Michael Singer says, “By watching your mind, you will notice that it is engaged in the process of trying to make everything okay.”  As in, you will notice that if you can conceive of a story that makes sense of the day, the way you traded the time allotted in this twenty-four hours, everything will be okay because you will have proven that you are a treasure.

Further, Michael Singer notes *that* is *not* what you *really* want to do (what does he know, yes it is), that one must disengage from the innocent mind merely trying to help by finding a solution (be worthy – which I may never be because I consistently listen to my mind).  Stop it he says.  Sort of like Pema Chodron advises to lean into whatever problem you are having (wait – is that contrary advice? If you lean into it, you consciously acknowledge some “it” and Michael Singer is saying that’s simply the mind and we are not our mind).

In “The Year of Magical Thinking,”  Joan Didion says, “This is a case in which I need more than words to find the meaning.  This is a case in which I need whatever it is I think or believe to be penetrable if only for myself.”

I don’t know what that means but I think it means we must figure out for ourself what we think and believe.  I would suggest that has to do with listening to the mind since how else are you going to be able to pick and choose among the hundreds of thousands of visuals (if you think in pictures, which I do) that float through during any given day.  Maybe it has nothing to do with picking and choosing and more to do with a walk in the woods, or watching cloud, or howling at the moon.  Or maybe just some really good Chardonnay.

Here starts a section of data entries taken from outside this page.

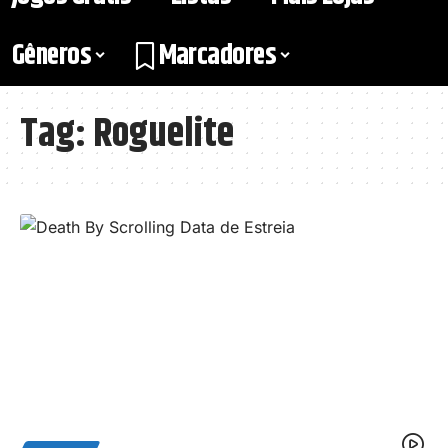
Gêneros
Marcadores
Tag:
Roguelite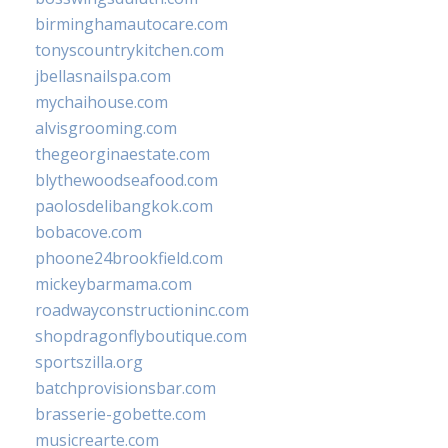
birminghamautocare.com
tonyscountrykitchen.com
jbellasnailspa.com
mychaihouse.com
alvisgrooming.com
thegeorginaestate.com
blythewoodseafood.com
paolosdelibangkok.com
bobacove.com
phoone24brookfield.com
mickeybarmama.com
roadwayconstructioninc.com
shopdragonflyboutique.com
sportszilla.org
batchprovisionsbar.com
brasserie-gobette.com
musicrearte.com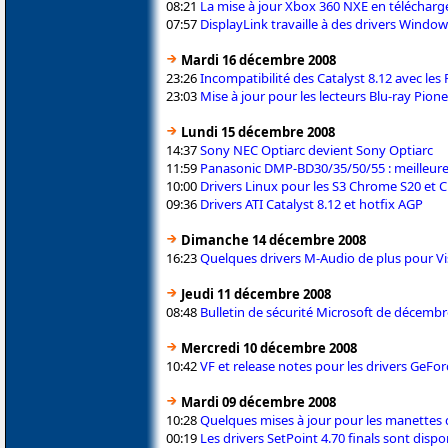
08:21
La mise à jour Xbox 360 NXE en téléchar
07:57
DisplayLink travaille à des drivers Window
Mardi 16 décembre 2008
23:26
Incompatibilité des Catalyst 8.12 avec le
23:03
Mise à jour pour les lecteurs Blu-ray Pion
Lundi 15 décembre 2008
14:37
Sony NEC Optiarc devient Sony Optiarc
11:59
Panasonic DMP-BD30/35/50/55 : meilleure
10:00
Drivers Linux pour les S3 Chrome S20 et
09:36
Drivers ATI Catalyst 8.12 et hotfix AGP
Dimanche 14 décembre 2008
16:23
Quelques drivers M-Audio de plus pour Vi
Jeudi 11 décembre 2008
08:48
Bulletin de sécurité Microsoft de décemb
Mercredi 10 décembre 2008
10:42
VF et release notes pour les drivers GeFor
Mardi 09 décembre 2008
10:28
Quelques mises à jour pour les manettes d
00:19
Les drivers SetPoint 4.70 finals sont dispo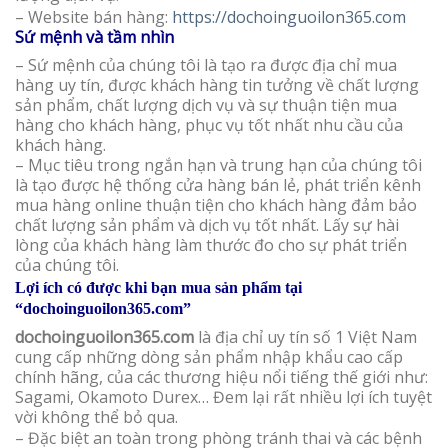
– Website bán hàng:
https://dochoinguoilon365.com
Sứ mệnh và tầm nhìn
– Sứ mệnh của chúng tôi là tạo ra được địa chỉ mua
hàng uy tín, được khách hàng tin tưởng về chất lượng
sản phẩm, chất lượng dịch vụ và sự thuận tiện mua
hàng cho khách hàng, phục vụ tốt nhất nhu cầu của
khách hàng.
– Mục tiêu trong ngắn hạn và trung hạn của chúng tôi
là tạo được hệ thống cửa hàng bán lẻ, phát triển kênh
mua hàng online thuận tiện cho khách hàng đảm bảo
chất lượng sản phẩm và dịch vụ tốt nhất. Lấy sự hài
lòng của khách hàng làm thước đo cho sự phát triển
của chúng tôi.
Lợi ích có được khi bạn mua sản phẩm tại
“dochoinguoilon365.com”
dochoinguoilon365.com
là địa chỉ uy tín số 1 Việt Nam
cung cấp những dòng sản phẩm nhập khẩu cao cấp
chính hãng, của các thương hiệu nổi tiếng thế giới như:
Sagami, Okamoto Durex… Đem lại rất nhiều lợi ích tuyệt
vời không thể bỏ qua.
– Đặc biệt an toàn trong phòng tránh thai và các bệnh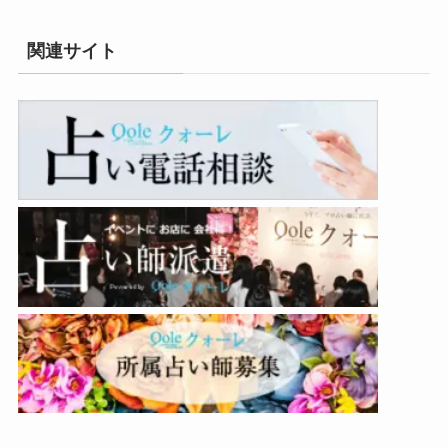
関連サイト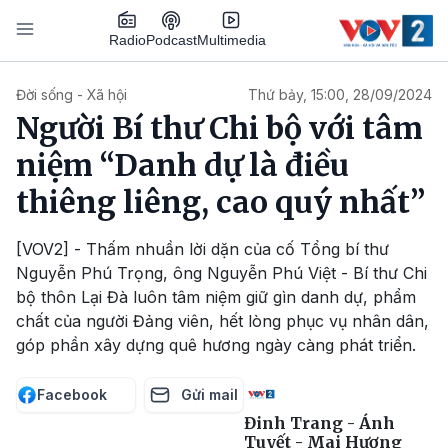
Nhảy đến nội dung
Podcast
Radio
Multimedia
Main navigation
Đời sống - Xã hội
Thứ bảy, 15:00, 28/09/2024
Người Bí thư Chi bộ với tâm
niệm “Danh dự là điều
thiêng liêng, cao quý nhất”
[VOV2] - Thấm nhuần lời dặn của cố Tổng bí thư
Nguyễn Phú Trọng, ông Nguyễn Phú Việt - Bí thư Chi
bộ thôn Lại Đà luôn tâm niệm giữ gìn danh dự, phẩm
chất của người Đảng viên, hết lòng phục vụ nhân dân,
góp phần xây dựng quê hương ngày càng phát triển.
Facebook
Gửi mail
Đinh Trang - Ánh
Tuyết - Mai Hương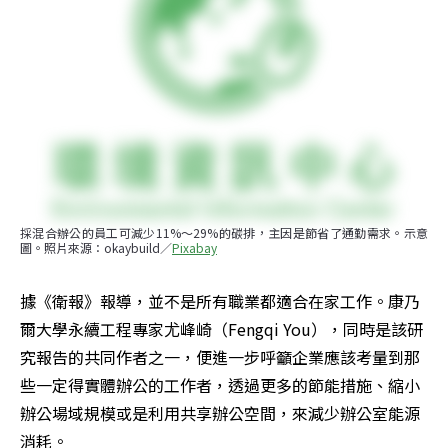
採混合辦公的員工可減少11%～29%的碳排，主因是節省了通勤需求。示意
圖。照片來源：okaybuild／
Pixabay
據《衛報》報導，並不是所有職業都適合在家工作。康乃
爾大學永續工程專家尤峰崎（Fengqi You），同時是該研
究報告的共同作者之一，便進一步呼籲企業應該考量到那
些一定得實體辦公的工作者，透過更多的節能措施、縮小
辦公場域規模或是利用共享辦公空間，來減少辦公室能源
消耗。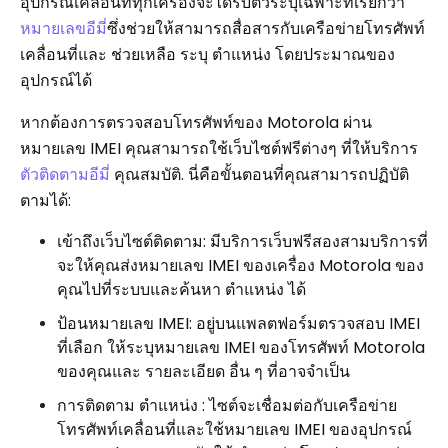
อุปกรณ์เคลื่อนที่ทุกเครื่องจะได้รับตัวระบุเฉพาะที่เรียกว่า
หมายเลขอีมี่
ซึ่งช่วยให้สามารถสื่อสารกับเครือข่ายโทรศัพท์
เคลื่อนที่และ ช่วยเหลือ ระบุ ตำแหน่ง โดยประมาณของ
อุปกรณ์ได้
หากต้องการตรวจสอบโทรศัพท์ของ Motorola ผ่าน
หมายเลข IMEI คุณสามารถใช้เว็บไซต์ฟรีต่างๆ ที่ให้บริการ
ตัวติดตามอีมี่
คุณสมบัติ. นี่คือขั้นตอนที่คุณสามารถปฏิบัติ
ตามได้:
เข้าถึงเว็บไซต์ติดตาม: มีบริการเว็บฟรีสองสามบริการที่
จะให้คุณส่งหมายเลข IMEI ของเครื่อง Motorola ของ
คุณไปที่ระบบและค้นหา ตำแหน่ง ได้
ป้อนหมายเลข IMEI: อยู่บนแพลตฟอร์มตรวจสอบ IMEI
ที่เลือก ให้ระบุหมายเลข IMEI ของโทรศัพท์ Motorola
ของคุณและ รายละเอียด อื่น ๆ ที่อาจจำเป็น
การติดตาม ตำแหน่ง : ไซต์จะเชื่อมต่อกับเครือข่าย
โทรศัพท์เคลื่อนที่และใช้หมายเลข IMEI ของอุปกรณ์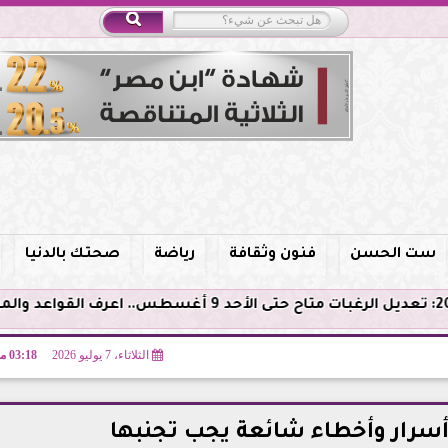
ست الحسن
فنون وثقافة
رياضة
صحتك بالدنيا
الثلاثاء، 7 يوليو 2026
03:18 مـ
أسرار وأخطاء شائعة يجب تجنبها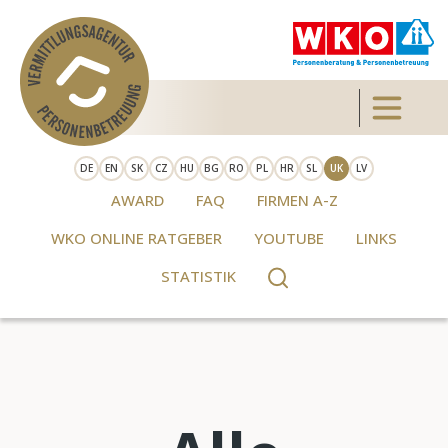
Skip to main content
Toggle 
DE
EN
SK
CZ
HU
BG
RO
PL
HR
SL
UK
LV
AWARD
FAQ
FIRMEN A-Z
WKO ONLINE RATGEBER
YOUTUBE
LINKS
STATISTIK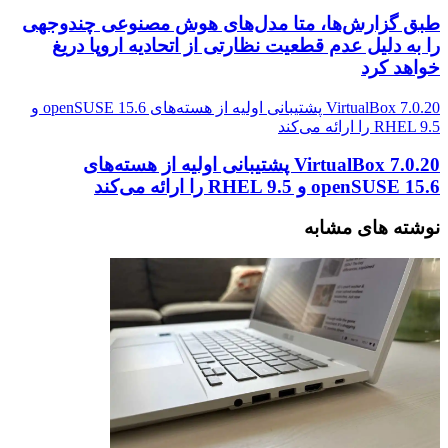
طبق گزارش‌ها، متا مدل‌های هوش مصنوعی چندوجهی
را به دلیل عدم قطعیت نظارتی از اتحادیه اروپا دریغ
خواهد کرد
VirtualBox 7.0.20 پشتیبانی اولیه از هسته‌های openSUSE 15.6 و
RHEL 9.5 را ارائه می‌کند
VirtualBox 7.0.20 پشتیبانی اولیه از هسته‌های
openSUSE 15.6 و RHEL 9.5 را ارائه می‌کند
نوشته های مشابه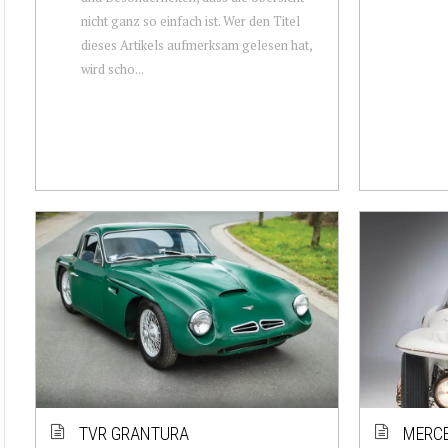
nicht ganz so einfach ist. Wer den Titel
dieses Artikels aufmerksam gelesen hat,
wird scho...
TVR GRANTURA
MERC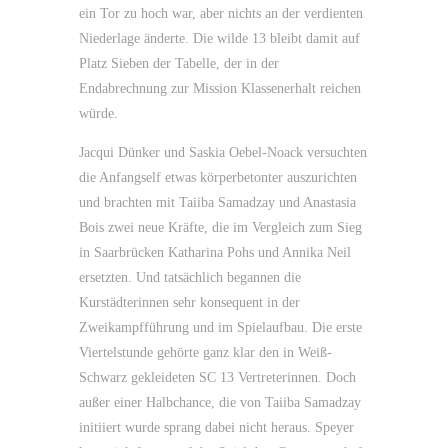
ein Tor zu hoch war, aber nichts an der verdienten
Niederlage änderte. Die wilde 13 bleibt damit auf
Platz Sieben der Tabelle, der in der
Endabrechnung zur Mission Klassenerhalt reichen
würde.
Jacqui Dünker und Saskia Oebel-Noack versuchten
die Anfangself etwas körperbetonter auszurichten
und brachten mit Taiiba Samadzay und Anastasia
Bois zwei neue Kräfte, die im Vergleich zum Sieg
in Saarbrücken Katharina Pohs und Annika Neil
ersetzten. Und tatsächlich begannen die
Kurstädterinnen sehr konsequent in der
Zweikampfführung und im Spielaufbau. Die erste
Viertelstunde gehörte ganz klar den in Weiß-
Schwarz gekleideten SC 13 Vertreterinnen. Doch
außer einer Halbchance, die von Taiiba Samadzay
initiiert wurde sprang dabei nicht heraus. Speyer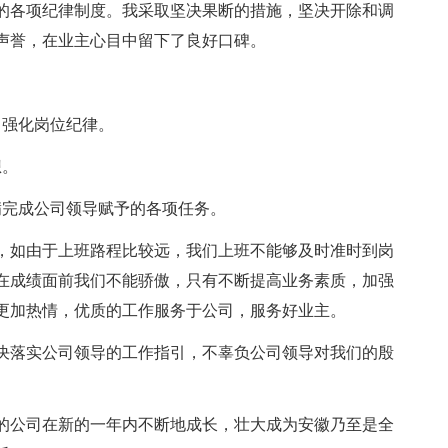
的各项纪律制度。我采取坚决果断的措施，坚决开除和调
声誉，在业主心目中留下了良好口碑。
，强化岗位纪律。
想。
满完成公司领导赋予的各项任务。
，如由于上班路程比较远，我们上班不能够及时准时到岗
在成绩面前我们不能骄傲，只有不断提高业务素质，加强
更加热情，优质的工作服务于公司，服务好业主。
坚决落实公司领导的工作指引，不辜负公司领导对我们的殷
的公司在新的一年内不断地成长，壮大成为安徽乃至是全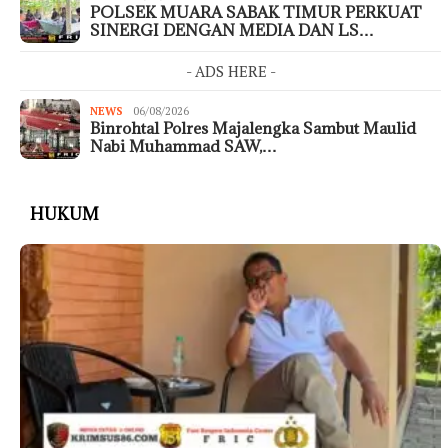
POLSEK MUARA SABAK TIMUR PERKUAT
SINERGI DENGAN MEDIA DAN LS…
- ADS HERE -
NEWS
06/08/2026
Binrohtal Polres Majalengka Sambut Maulid
Nabi Muhammad SAW,…
HUKUM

“The way we spend our days is the way we spend our lives.” (Annie Dillard)  Which sort of takes us back to the opening and the need to make the day worth *something**somehow**somewhere*. Gregg Levoy says that the way we spend our lives well (an accumulation of days) depends on what questions we decide to ask.  Someone please tell me: How are we to get the proper question,s and how are we to know when we have?